In our report we seek to puncture some of the (second-hand) misconceptions about robo-advising. For example, robo-advisor firms are all about technology, certainly, but the first wave of robo-advisors are not yet as robo as can be; there’s more to come in terms of deployment of artificial intelligence and mobile technology, to name just two areas for future progress. Nor are robo-advisors homogenous pure passive index-trackers; among them there’s considerable variety when it comes to investment strategies – though it is true to say that many of them use passive ETFs as their main investment vehicles.

At the same time MyPrivateBanking believes that wealth managers are in danger of becoming dangerously complacent about the robo-advisor phenomenon. Industry practitioners and commentators may think that robo-advisors compare unfavorably with what’s on offer from conventional wealth management businesses but to do so is to place too much faith in the status quo. In particular, relying on face-to-face client meetings as an economic moat to defend one’s client base seems a flawed strategy.

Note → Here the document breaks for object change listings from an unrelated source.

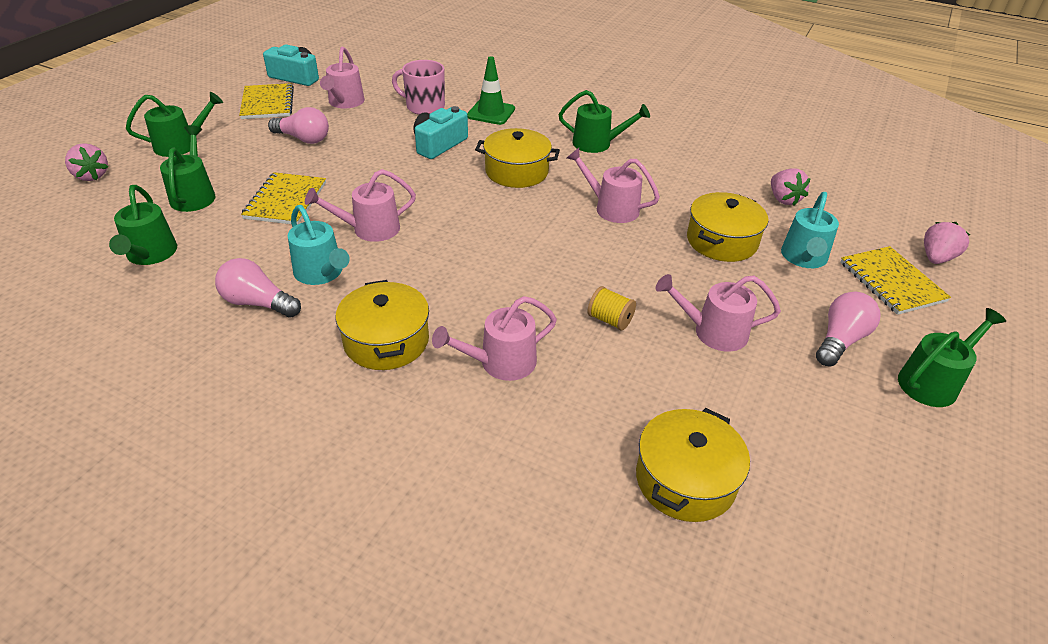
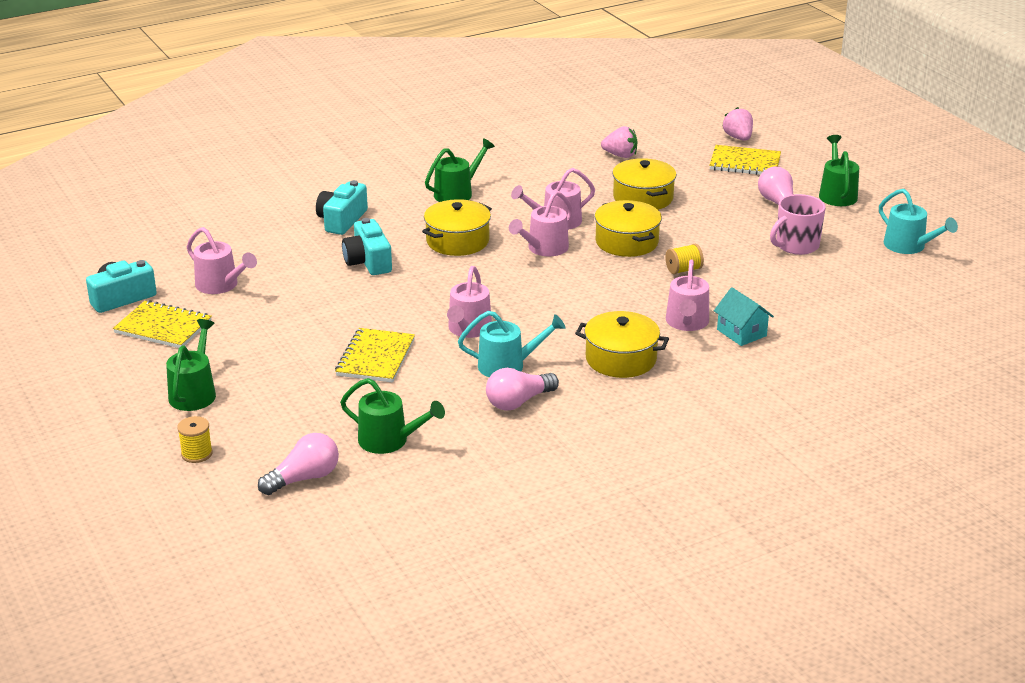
camera: 55 degrees left, 10 degrees down
pink strawberry [65,143,108,181] -> yellow spool [177,416,213,463]
green watering can [160,125,216,212] -> none
yellow notebook [241,172,326,225] -> yellow notebook turned 60 degrees clockwise [335,328,415,383]
pink light bulb [268,107,329,144] -> pink light bulb moved to [258,433,339,495]
pink mug [392,60,445,115] -> pink mug moved to [770,194,826,255]
green traffic cone [467,56,515,125] -> turquoise camera [316,180,368,235]
yellow pot [636,408,750,522] -> yellow pot moved to [595,200,662,257]
pink watering can [655,274,781,352] -> pink watering can moved to [509,191,573,256]
turquoise watering can [781,192,839,268] -> turquoise watering can moved to [879,189,958,254]
none -> turquoise house [714,287,774,346]

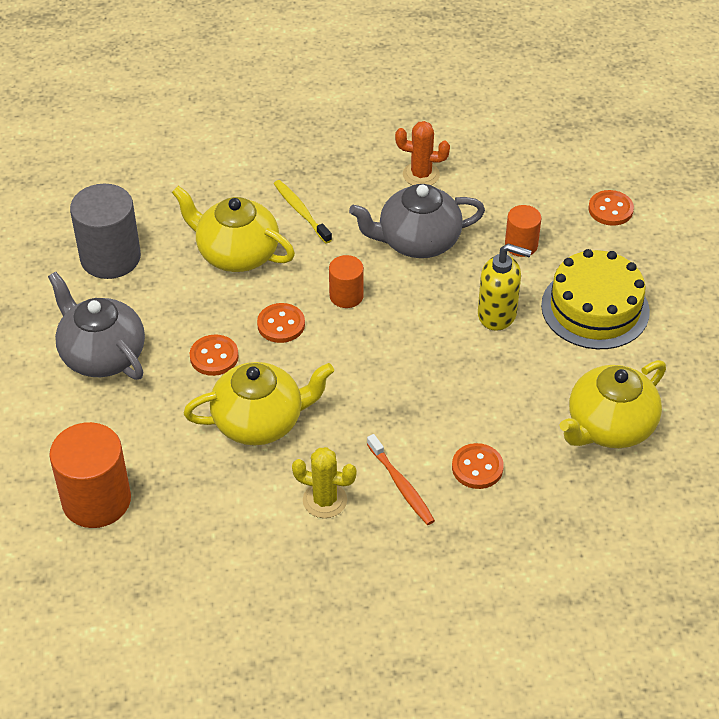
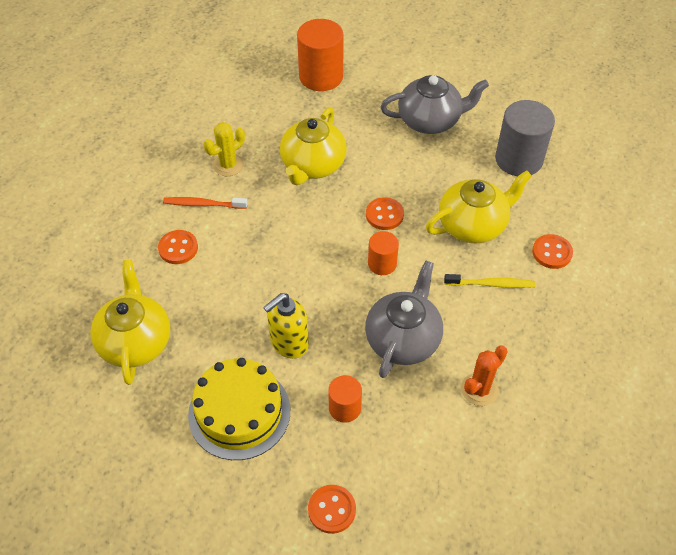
camera: 125 degrees right, 5 degrees up
orange button [190,334,239,376] -> orange button moved to [532,234,573,269]

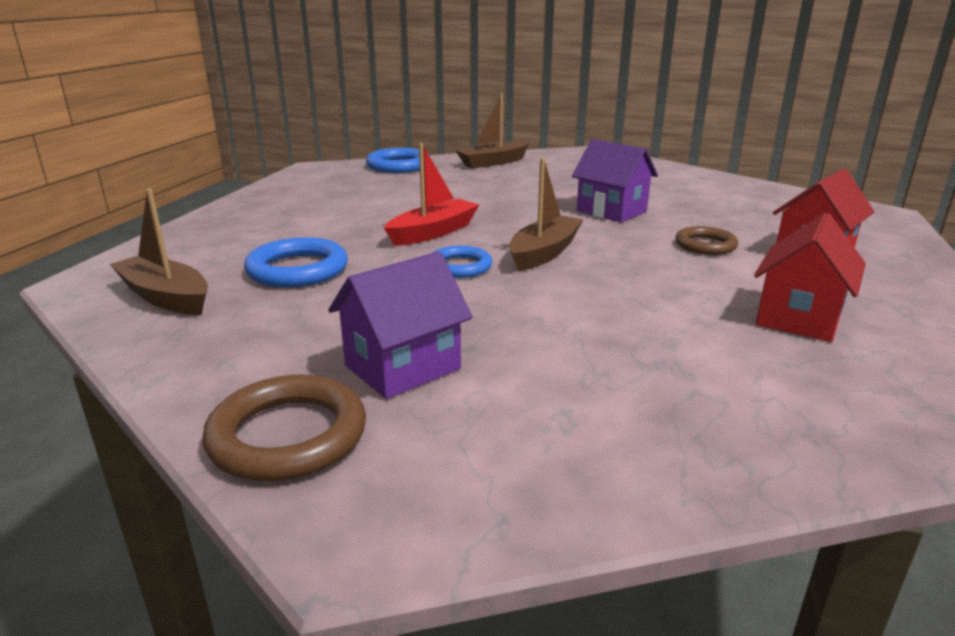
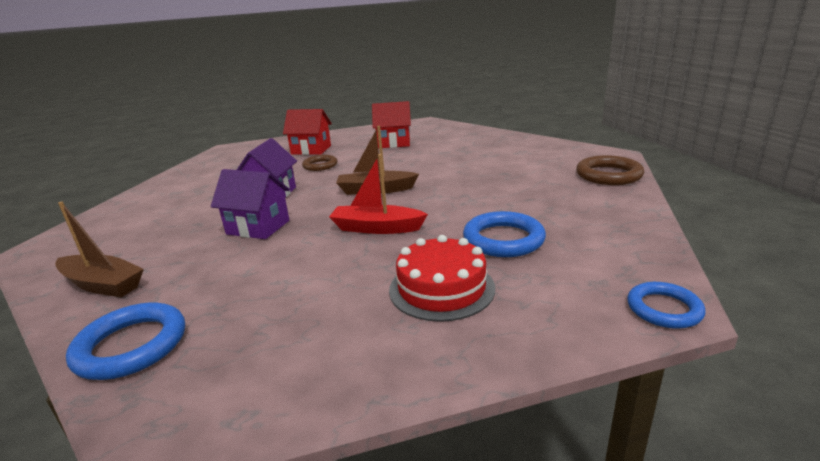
camera: 120 degrees left, 0 degrees up
brown boat [110,189,208,315] -> none
purple house [328,251,473,399] -> purple house moved to [211,169,290,239]
blue ring [433,246,493,278] -> blue ring moved to [627,282,706,329]
none -> red cake [389,235,495,322]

In the face of the massive short-fall in the availability of investment advice for the mass-affluent market, the robo-advisor model has what it takes to set this market segment on sustainable wealth acquisition pathways. The robo-advisors are staking their future success on the belief that today’s savers and investors are able to maintain a consistent approach without the hand-holding that has up until now been seen as necessary by the wealth management industry. The danger for conventional wealth managers is that the lean, efficient robo model will catch on among their HNWI clients. No one should be in any doubt that robo-advisors are very focused on client enrolment and their approach is scale-able both in terms of pure numbers and the size of individual client portfolios they can work with.